Los escritos de Mancuso se caracterizan por su falta de continuidad, consistencia y, primordialmente, por el retorno constante a asuntos relacionados con su nacimiento, su cascarón, sus deseos de volar y su sentimiento de singularidad, sucesos que sirvieron de tópico a las acaloradas discusiones de muchos psicofrutistas.

Mancuso nunca quiso reconocer que era ciego de nacimiento y se empeñó obstinadamente en dedicarse a la botánica y, más tarde, a la escritura. Sus densos blastines eran básicamente resúmenes vegetales, pero él se empecinaba en considerarlos obras literarias. Las extensas descripciones provenientes de la poco desarrollada imaginación de Feliciano se caracterizaron por su carácter repetitivo.
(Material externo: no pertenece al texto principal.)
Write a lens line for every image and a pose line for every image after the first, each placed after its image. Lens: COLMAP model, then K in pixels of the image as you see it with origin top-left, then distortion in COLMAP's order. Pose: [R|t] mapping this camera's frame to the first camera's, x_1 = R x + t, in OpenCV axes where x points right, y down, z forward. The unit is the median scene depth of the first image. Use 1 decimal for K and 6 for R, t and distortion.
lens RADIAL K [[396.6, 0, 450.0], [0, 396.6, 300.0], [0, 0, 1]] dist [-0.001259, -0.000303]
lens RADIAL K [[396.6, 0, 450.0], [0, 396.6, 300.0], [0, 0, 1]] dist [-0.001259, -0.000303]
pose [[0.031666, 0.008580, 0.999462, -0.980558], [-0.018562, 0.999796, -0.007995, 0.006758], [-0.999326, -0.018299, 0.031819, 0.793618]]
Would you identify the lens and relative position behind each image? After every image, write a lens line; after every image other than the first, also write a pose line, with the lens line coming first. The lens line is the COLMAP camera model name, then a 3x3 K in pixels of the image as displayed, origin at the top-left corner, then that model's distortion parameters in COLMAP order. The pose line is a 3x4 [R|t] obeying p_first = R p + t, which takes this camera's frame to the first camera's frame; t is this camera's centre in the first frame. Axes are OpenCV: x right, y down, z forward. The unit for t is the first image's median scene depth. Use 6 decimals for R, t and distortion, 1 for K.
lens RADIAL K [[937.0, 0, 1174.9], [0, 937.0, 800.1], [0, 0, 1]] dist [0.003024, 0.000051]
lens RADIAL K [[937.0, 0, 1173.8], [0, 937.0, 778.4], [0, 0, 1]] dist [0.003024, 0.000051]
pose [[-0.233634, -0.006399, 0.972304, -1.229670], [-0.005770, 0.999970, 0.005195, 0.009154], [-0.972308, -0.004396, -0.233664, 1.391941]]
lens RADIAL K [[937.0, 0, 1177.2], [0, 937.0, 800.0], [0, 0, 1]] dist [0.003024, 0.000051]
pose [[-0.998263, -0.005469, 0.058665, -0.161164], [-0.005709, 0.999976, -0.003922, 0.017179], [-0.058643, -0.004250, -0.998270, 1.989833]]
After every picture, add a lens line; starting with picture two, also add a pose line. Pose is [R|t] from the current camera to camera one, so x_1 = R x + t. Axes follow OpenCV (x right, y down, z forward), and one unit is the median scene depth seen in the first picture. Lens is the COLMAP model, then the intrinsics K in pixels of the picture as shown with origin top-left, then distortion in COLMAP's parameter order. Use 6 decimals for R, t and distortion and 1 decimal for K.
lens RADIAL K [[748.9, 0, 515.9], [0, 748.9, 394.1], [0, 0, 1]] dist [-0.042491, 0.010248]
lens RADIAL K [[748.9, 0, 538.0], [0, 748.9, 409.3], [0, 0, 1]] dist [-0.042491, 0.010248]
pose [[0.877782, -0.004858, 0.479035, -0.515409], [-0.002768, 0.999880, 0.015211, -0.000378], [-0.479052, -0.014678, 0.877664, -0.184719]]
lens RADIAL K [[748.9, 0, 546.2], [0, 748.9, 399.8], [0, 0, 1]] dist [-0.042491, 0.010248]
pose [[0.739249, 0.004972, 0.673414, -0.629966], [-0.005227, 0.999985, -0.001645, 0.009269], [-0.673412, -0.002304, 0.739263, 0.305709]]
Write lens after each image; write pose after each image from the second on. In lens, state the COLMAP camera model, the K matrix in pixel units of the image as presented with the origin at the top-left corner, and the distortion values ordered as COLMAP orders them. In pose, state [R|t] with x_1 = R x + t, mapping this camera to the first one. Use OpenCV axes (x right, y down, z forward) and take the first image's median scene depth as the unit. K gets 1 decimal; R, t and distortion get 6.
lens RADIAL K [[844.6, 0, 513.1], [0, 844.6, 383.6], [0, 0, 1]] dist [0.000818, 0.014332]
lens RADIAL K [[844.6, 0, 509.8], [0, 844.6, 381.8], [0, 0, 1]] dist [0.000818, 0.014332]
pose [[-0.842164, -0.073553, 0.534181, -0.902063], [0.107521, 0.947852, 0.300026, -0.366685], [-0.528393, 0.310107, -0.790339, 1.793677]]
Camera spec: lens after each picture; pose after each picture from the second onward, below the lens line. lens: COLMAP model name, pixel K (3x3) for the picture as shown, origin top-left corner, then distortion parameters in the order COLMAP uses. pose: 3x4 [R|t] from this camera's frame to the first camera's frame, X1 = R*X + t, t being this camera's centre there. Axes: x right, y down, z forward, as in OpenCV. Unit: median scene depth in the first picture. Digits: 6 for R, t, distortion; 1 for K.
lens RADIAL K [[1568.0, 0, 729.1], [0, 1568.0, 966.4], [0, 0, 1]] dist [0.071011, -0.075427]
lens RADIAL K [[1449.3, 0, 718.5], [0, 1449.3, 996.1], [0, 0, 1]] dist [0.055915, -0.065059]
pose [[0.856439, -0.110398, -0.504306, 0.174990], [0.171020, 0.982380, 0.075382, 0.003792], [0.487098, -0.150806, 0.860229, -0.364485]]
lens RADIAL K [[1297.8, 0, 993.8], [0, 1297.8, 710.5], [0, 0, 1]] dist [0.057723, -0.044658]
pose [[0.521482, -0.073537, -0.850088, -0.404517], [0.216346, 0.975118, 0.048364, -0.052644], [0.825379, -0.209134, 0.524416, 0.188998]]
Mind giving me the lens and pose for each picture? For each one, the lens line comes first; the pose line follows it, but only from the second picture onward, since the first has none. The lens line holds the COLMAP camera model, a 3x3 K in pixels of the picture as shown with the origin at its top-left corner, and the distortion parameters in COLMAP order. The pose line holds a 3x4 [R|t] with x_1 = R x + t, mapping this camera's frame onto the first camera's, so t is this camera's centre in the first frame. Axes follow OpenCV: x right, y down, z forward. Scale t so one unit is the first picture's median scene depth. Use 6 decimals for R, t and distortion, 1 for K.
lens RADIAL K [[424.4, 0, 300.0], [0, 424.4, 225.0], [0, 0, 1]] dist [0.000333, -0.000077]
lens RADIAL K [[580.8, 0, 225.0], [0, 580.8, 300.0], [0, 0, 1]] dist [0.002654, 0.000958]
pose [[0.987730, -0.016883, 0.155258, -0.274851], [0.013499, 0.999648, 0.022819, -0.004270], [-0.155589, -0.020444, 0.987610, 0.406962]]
Su máxima creación fue la descripción de la Caléndula Mayor. Esta obra rebosaba de detalles, deteniéndose en nimiedades tales como: el Tallo, el crecimiento del Tallo, la ramificación del Tallo, la anatomía del Tallo, la morfología del Tallo, la estructura primaria del Tallo, la epidermis del Tallo, la corteza del Tallo, el por qué de la vida del Tallo, el Tallo y su cilindro central, el día que el Tallo giró hacia el sol, el Tallo feliz, el Tallo y sus cuestiones existenciales, el Tallo que quería volar, entre otros.

Feliciano Mancuso encontró en la caléndula el comienzo de su vida espiritual, pero fue el Payaso Pichito quien le mostró finalmente el camino. Al comenzar su vida adulta, el todopoderoso payaso le reveló la verdad a Mancuso y le dijo que era su verdadero padre, y no en un sentido alegórico del tipo yo soy el padre de todos...

Inventos

Así fue como Feliciano se sentó a la derecha de Pichito y desde allí conoció a su hermana, Hermegenilda Mancusa que por esa época estaba dando a luz a Ítalo Mancuso. Juntos crearon un no muy innovador sistema de lectoescritura orientado a no videntes, cuya utilización procuró muchos inconvenientes.

El inconveniente fundamental fue la electrocución de Mancuso al intentar manejar el aparato mientras regaba los frutos de su jardín botánico.